Even with those lessons, the actions of the Trump administration over the first eight months represent an unprecedented attack on civil rights and civil liberties. We have seen attempts to eliminate fundamental constitutional rights such as birthright citizenship, an effort to dismantle the architecture of civil rights enforcement birthed in the wake of the 1964 Civil Rights Act, imposition of harsh restrictions on LGBTQIA+ rights (including limitations on gender-affirming care), and the demonization and intimidation of immigrant communities through the unconstitutional and unjust actions of DHS and ICE all over our region as well as in other parts of the country.
I am very proud to say that the ACLU SoCal has been true to its century-long history and is very much “meeting the moment.”
While the challenge remains so vast, we can, and we will, continue to do more. As my incredibly dedicated and talented colleagues and I challenge the administration’s racist and unconstitutional policies in the courts and in the legislatures, I am also committed to engaging the public square more deeply. The Trump administration has an explicitly anti-Black and anti-civil rights agenda, and it needs to be publicly labeled as such.
The ICE raids, the attacks on "DEI," and the demonization of LGBTQIA+ people are a means to give license to treating people as second-class citizens because of who they are, what they look like or whom they love. These actions undermine what generations before us have fought to establish and what we continue to realize and expand: basic human rights for all people and a measure of opportunity for communities systemically cast to the margins.
The unrelenting fight for civil liberties, civil rights, and human rights has been at the core of my personal and professional priorities for my entire life. I have been involved in racial justice issues for nearly three decades, as an organizer, lawyer, public servant, and organizational leader. If there was one vital lesson I’ve learned over the course of my career, it is this, we cannot be silent in the face of injustice.
In Los Angeles, one of our great civil rights giants who refused to be silent in the face of injustice was the late Reverend James Lawson, who passed away last year.
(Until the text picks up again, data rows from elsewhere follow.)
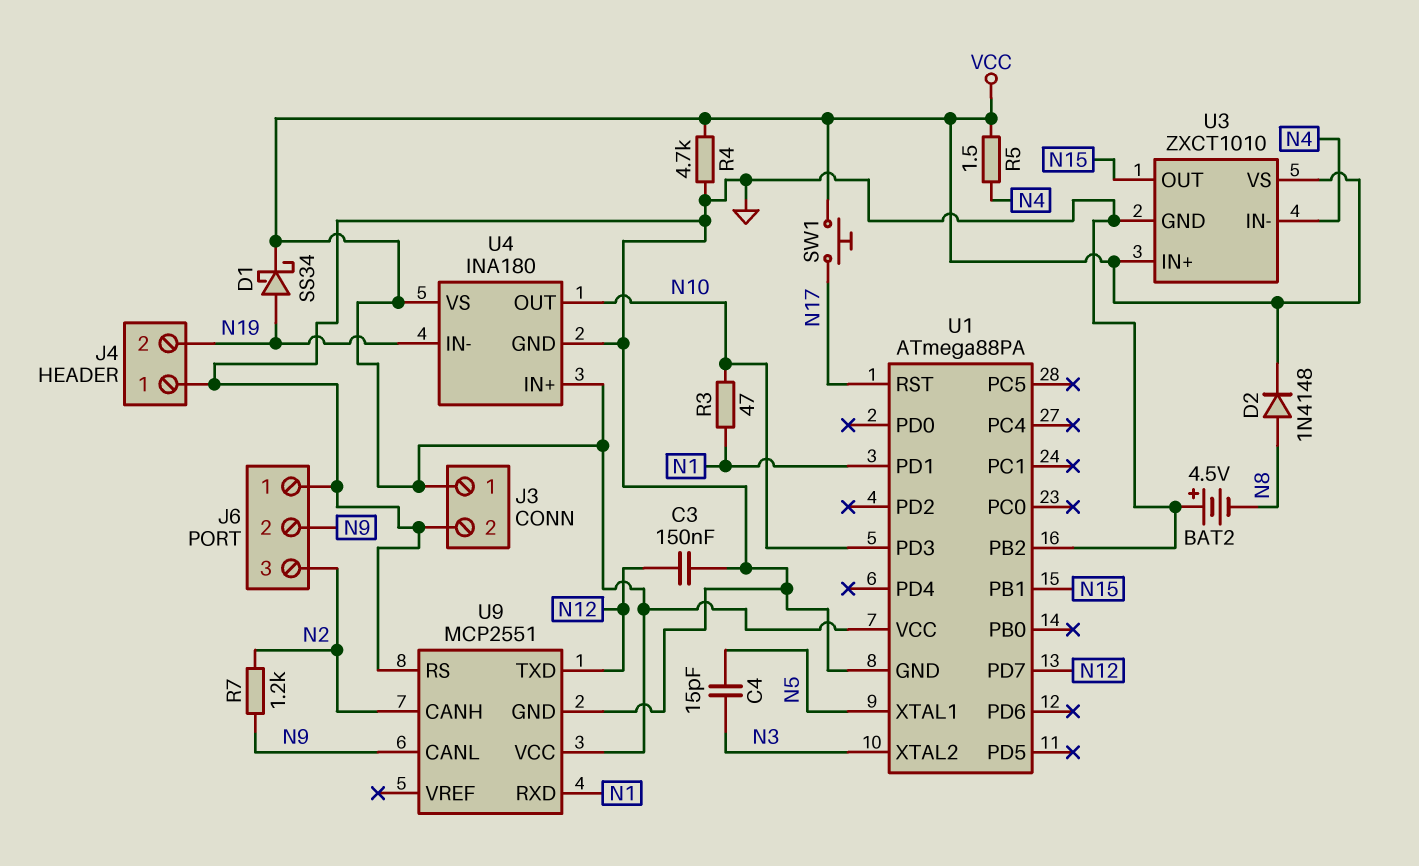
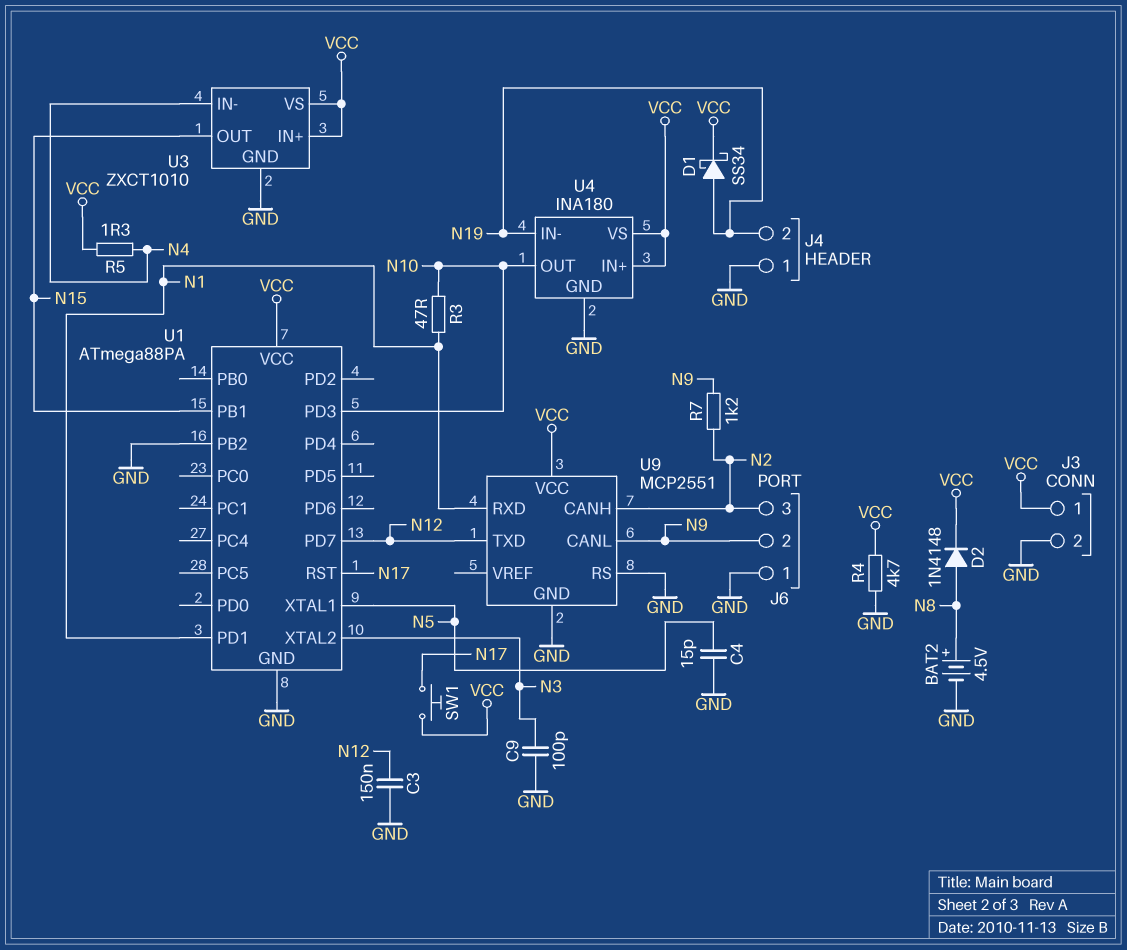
BAT2: 4.5V (plus GND, minus N8) -> 4.5V (plus N8, minus GND)
C4: 15pF (N3, N5) -> 15pF (GND, N5)
C9: none -> 100pF (GND, N3)
R5: 1.5 (N4, VCC) -> 1.3 (N4, VCC)

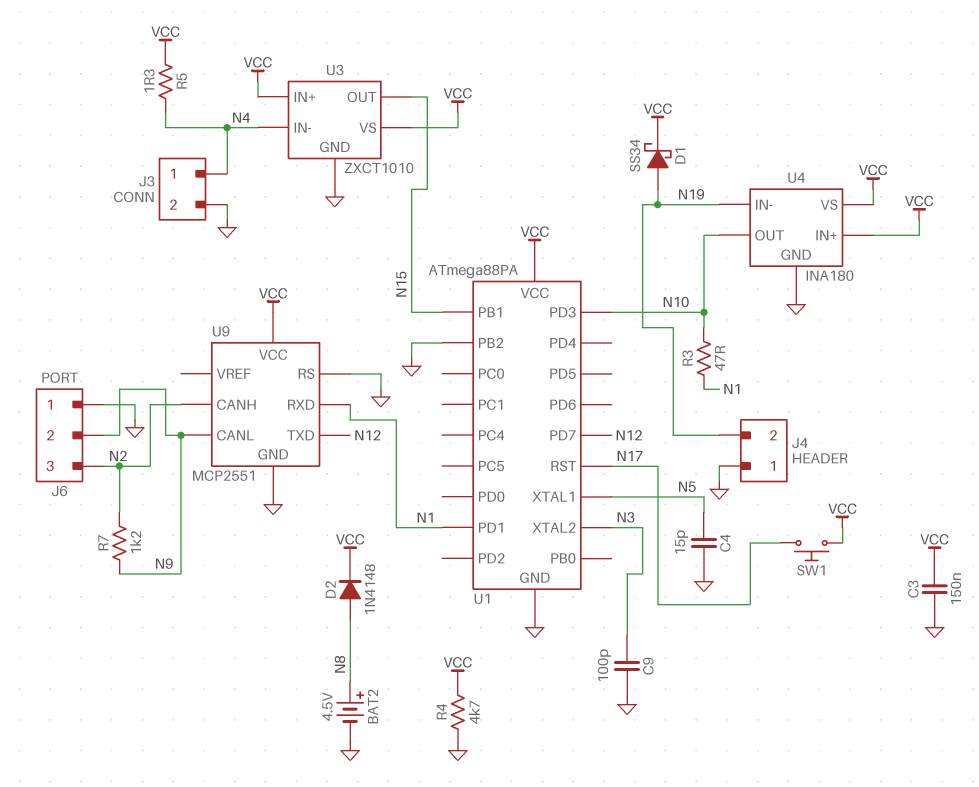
C3: 150nF (GND, N12) -> 150nF (GND, VCC)
J3 pin 1: VCC -> N4

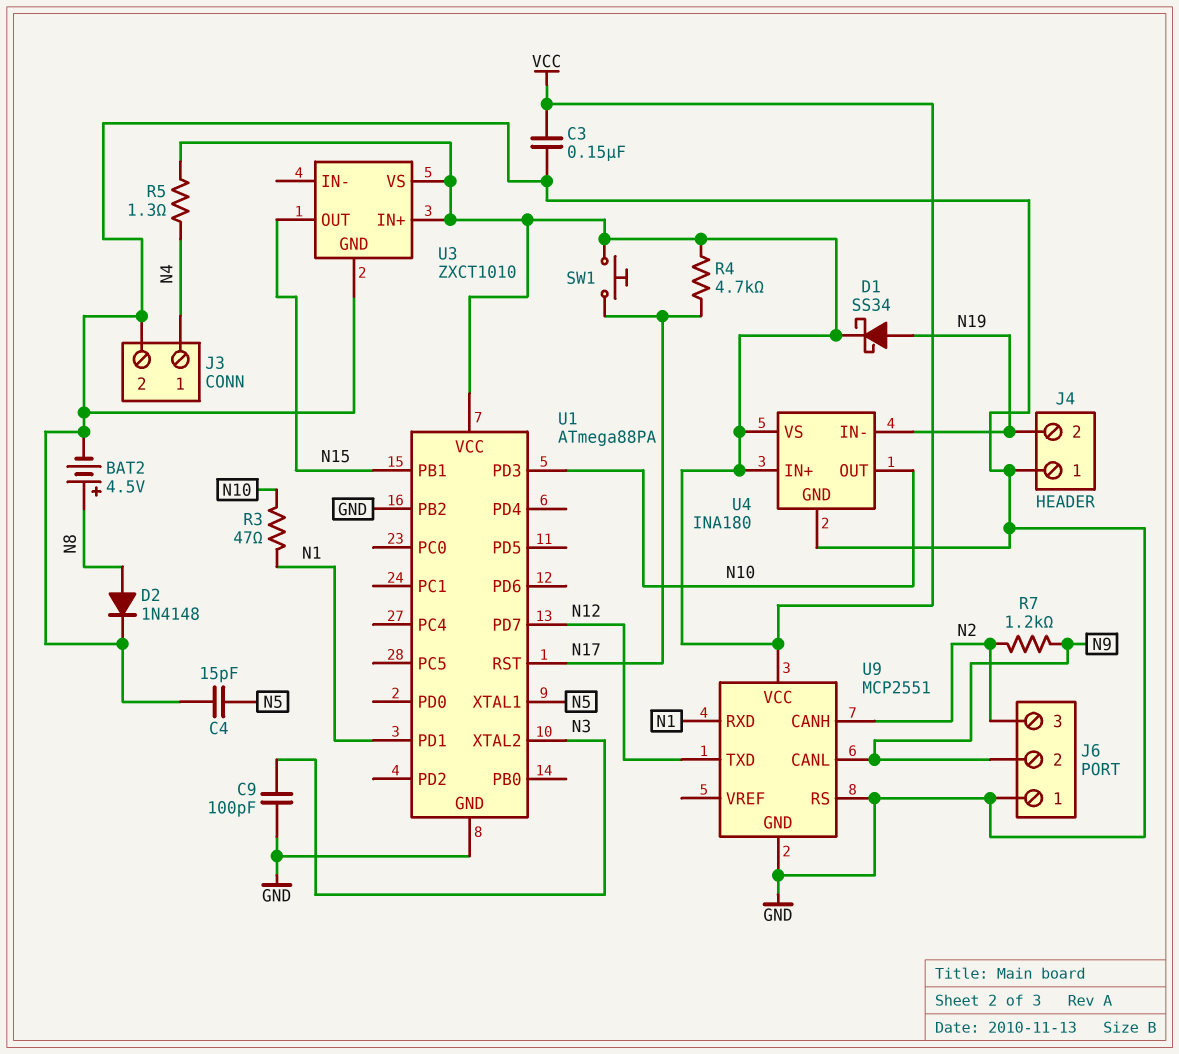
D2: diode 1N4148 (A N8, K VCC) -> diode 1N4148 (A N8, K GND)
R4: 4.7k (GND, VCC) -> 4.7k (N17, VCC)
U3 pin IN-: N4 -> none

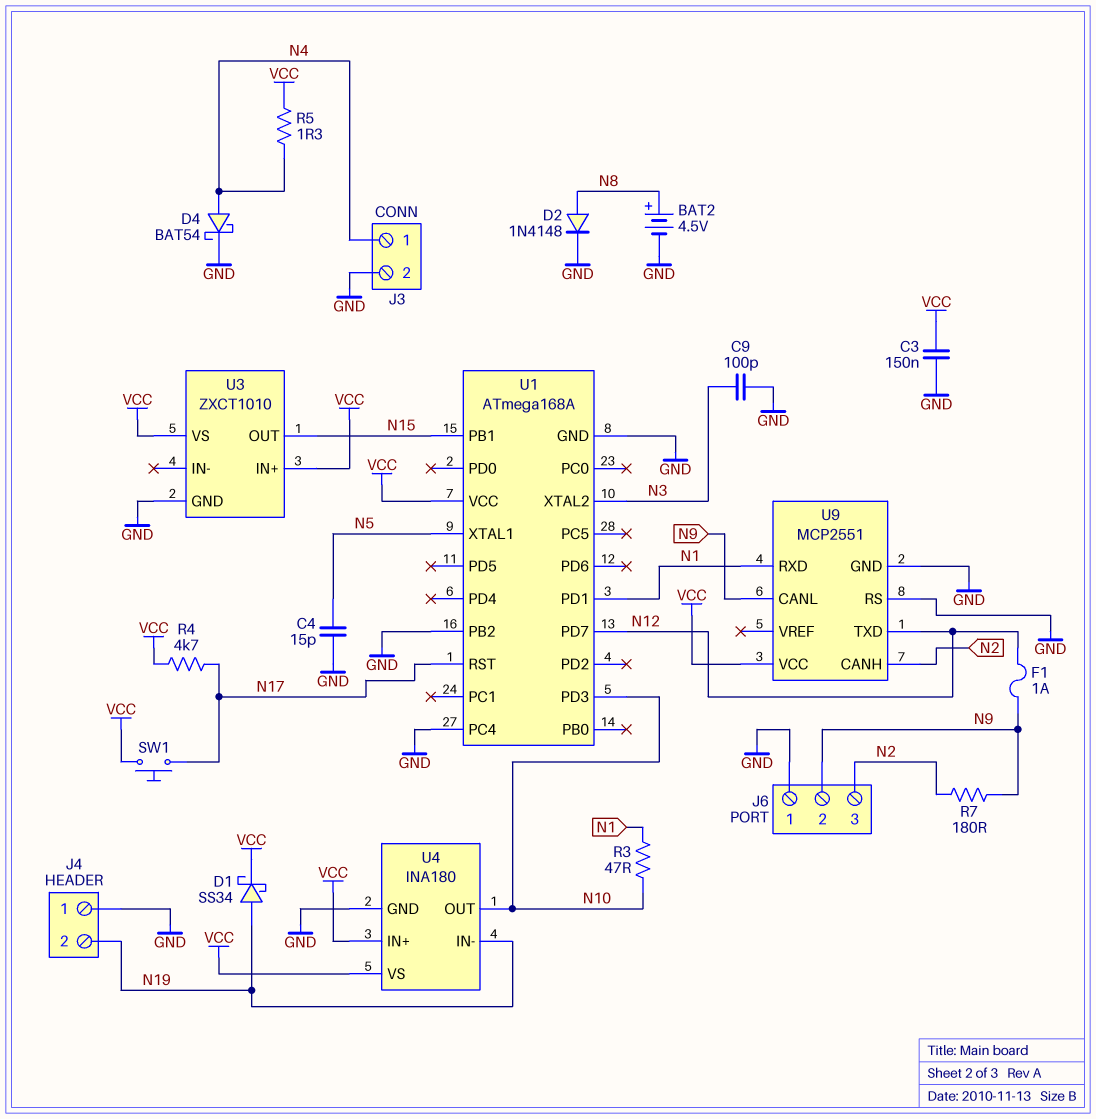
D4: none -> schottky BAT54 (A N4, K GND)
F1: none -> 1A (N9, N12)
R7: 1.2k (N2, N9) -> 180 (N2, N9)
U1: ATmega88PA -> ATmega168A
U1 pin PC4: none -> GND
Reverend Lawson contributed to the ACLU SoCal for decades also serving on its Board of Directors. Reverend Lawson spoke eloquently about the deep connections between racism and economic exploitation, connecting the dots between ACLU SoCal’s founding values as articulated in the 1920s and the current landscape of struggle of racial and economic inequality today. If it weren’t for the legacy of activists in the Civil Rights Movement, like Reverend Lawson, who fought and died so that Black people and other people of color could have opportunities today, many of us would not have been afforded the opportunities that we have. This is our time to make "good trouble" and to fight for what our civil rights heroes fought for: freedom, justice and equality.
I am proud to lead the ACLU SoCal into its next chapter as we continue to advance human rights for all.
Carlos Amador is chair of the ACLU Foundation of Southern California and president of the ACLU of Southern California.